*** Texto

No hay nada que temer cuando uno se arriesga a pensar. ¿Ven lo peligroso que es decir que no debemos tener miedo del arriesgado deporte de la mente? Eso nos pasa por pensar: que enseguida se levantan las paradojas, los acertijos y los laberintos. Pero hoy vale la pena.

Plantearse la cuestión del laicismo es espinoso porque da la impresión de que se refiere solamente a la lucha entre la Iglesia-Mezquita-Sinagoga y el Estado. Pero la cuestión es más fácil de resolver cuando se dice en términos más concretos, y específicamente al hablar de la relación entre espacio público y religión.

De ahí la necesidad de que Ada Colau haga dos pesebres por Navidad. Se toma al pie de la letra el evangelio de san Mateo, sin haberlo leído: “Al César lo que es del César y a Dios lo que es de Dios” (Mateo 22: 15-21). La alcaldesa coloca un pesebre tradicional cristiano en el Museu Marés, el pesebre de Dios, y uno ecléctico en la plaza política de Sant Jaume, que es el pesebre del César. Así es el laicismo: hay que expulsar a Dios del espacio público, confinarlo a lo privado, e invitar al espacio público a un protagonista que es la democracia. La democracia, la razón, para serlo de veras, tiene que acoger la religión, la fe; y la religión, para no caer en el fundamentalismo, no debe tener miedo de la racionalidad.

El pesebre del César consiste en recuperar las cajas que durante once meses han permanecido bajo la cama o sobre el armario, y que cada familia y cada persona ha guardado a su manera. “Yo hago decorados –dice Paula Bosch, la autora– para el teatro, y mi pesebre lo he planteado como un decorado más de una obra de teatro que es la Navidad.” Para el César, sin duda, la Navidad es una obra de teatro. Pero también hay que dar a Dios lo que es de Dios: en nuestro contexto cultural la navidad es la celebración del nacimiento del Hijo de Dios.

Ha escrito un hombre santo –que todavía vive– que “hay algunos que desean que la voz de la religión se silencie, o al menos que se relegue a la esfera meramente privada. Hay quienes esgrimen que la celebración pública de fiestas como la Navidad deberían suprimirse según la discutible convicción de que ésta ofende a los miembros de otras religiones o de ninguna. Éstos son signos preocupantes de un fracaso en el aprecio no sólo de los derechos de los creyentes a la libertad de conciencia y a la libertad religiosa, sino también del legítimo papel de la religión en la vida pública.”

Dice la autora del pesebre del César que ha “escuchado comentarios de que no hay Virgen ni Niño Jesús, pero creo que nadie tiene tantas Vírgenes en casa como hay en mi Belén. Hay entre ocho y diez pesebres, unos montados, otros entre papel de periódico y burbujas.” “El mío no es un pesebre, ni hebreo, ni católico (…) El mío es un proyecto artístico o una instalación navideña”. Parece confundir la parábola de las vírgenes necias y las prudentes (Mateo 25: 1-13) con la escena del nacimiento de Jesús, donde hay una sola Virgen, que no es necia. Su pesebre se parece más a un escaparate del SEPU, del GERPLEX o del SERVEI ESTACIÓ que a uno normal y corriente.

******
*** Material proporcionado

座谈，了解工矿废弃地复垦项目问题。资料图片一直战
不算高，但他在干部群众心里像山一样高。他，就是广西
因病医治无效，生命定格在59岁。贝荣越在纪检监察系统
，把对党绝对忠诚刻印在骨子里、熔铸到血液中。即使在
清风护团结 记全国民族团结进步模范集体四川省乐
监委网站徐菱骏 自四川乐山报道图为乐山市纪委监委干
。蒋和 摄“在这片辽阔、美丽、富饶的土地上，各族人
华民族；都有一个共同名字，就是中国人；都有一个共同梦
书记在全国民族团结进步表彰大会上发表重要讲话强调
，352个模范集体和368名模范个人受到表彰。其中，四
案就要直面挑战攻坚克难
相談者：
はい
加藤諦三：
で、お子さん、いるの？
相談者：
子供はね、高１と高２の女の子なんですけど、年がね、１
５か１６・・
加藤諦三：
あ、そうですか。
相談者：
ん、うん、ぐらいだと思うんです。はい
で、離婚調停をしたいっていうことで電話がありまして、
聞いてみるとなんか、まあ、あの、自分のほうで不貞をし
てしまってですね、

******
*** Material proporcionado

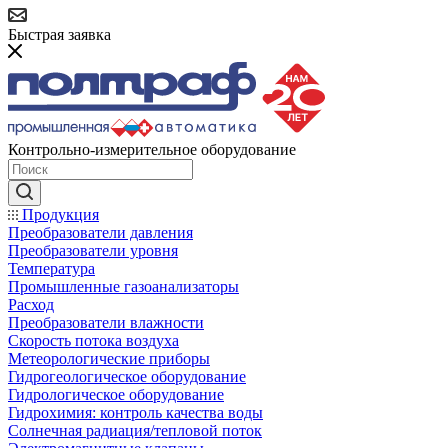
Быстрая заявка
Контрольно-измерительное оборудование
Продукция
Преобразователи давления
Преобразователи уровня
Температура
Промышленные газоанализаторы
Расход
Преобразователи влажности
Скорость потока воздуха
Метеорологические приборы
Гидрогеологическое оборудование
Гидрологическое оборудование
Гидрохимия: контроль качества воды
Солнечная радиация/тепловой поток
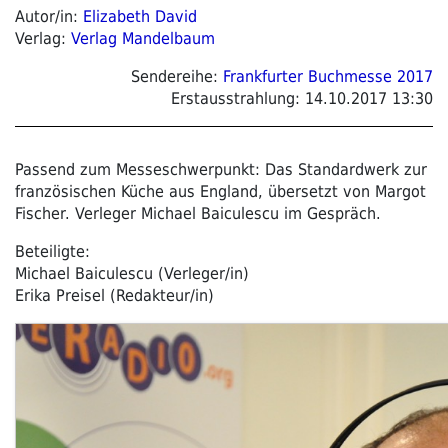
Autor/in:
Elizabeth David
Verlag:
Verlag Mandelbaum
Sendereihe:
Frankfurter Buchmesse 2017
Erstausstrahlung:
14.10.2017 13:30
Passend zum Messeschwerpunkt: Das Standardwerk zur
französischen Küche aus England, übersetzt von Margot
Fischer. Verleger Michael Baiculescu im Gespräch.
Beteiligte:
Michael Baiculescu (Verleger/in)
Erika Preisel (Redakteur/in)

******

Consigna: Transcribe del texto sobre los pesebres de Navidad todo el fragmento que va desde "No hay nada" hasta "vale la pena.", sin alterar ninguna palabra. Resuelve la actividad con la información del texto y nada más.

Solución:
No hay nada que temer cuando uno se arriesga a pensar. ¿Ven lo peligroso que es decir que no debemos tener miedo del arriesgado deporte de la mente? Eso nos pasa por pensar: que enseguida se levantan las paradojas, los acertijos y los laberintos. Pero hoy vale la pena.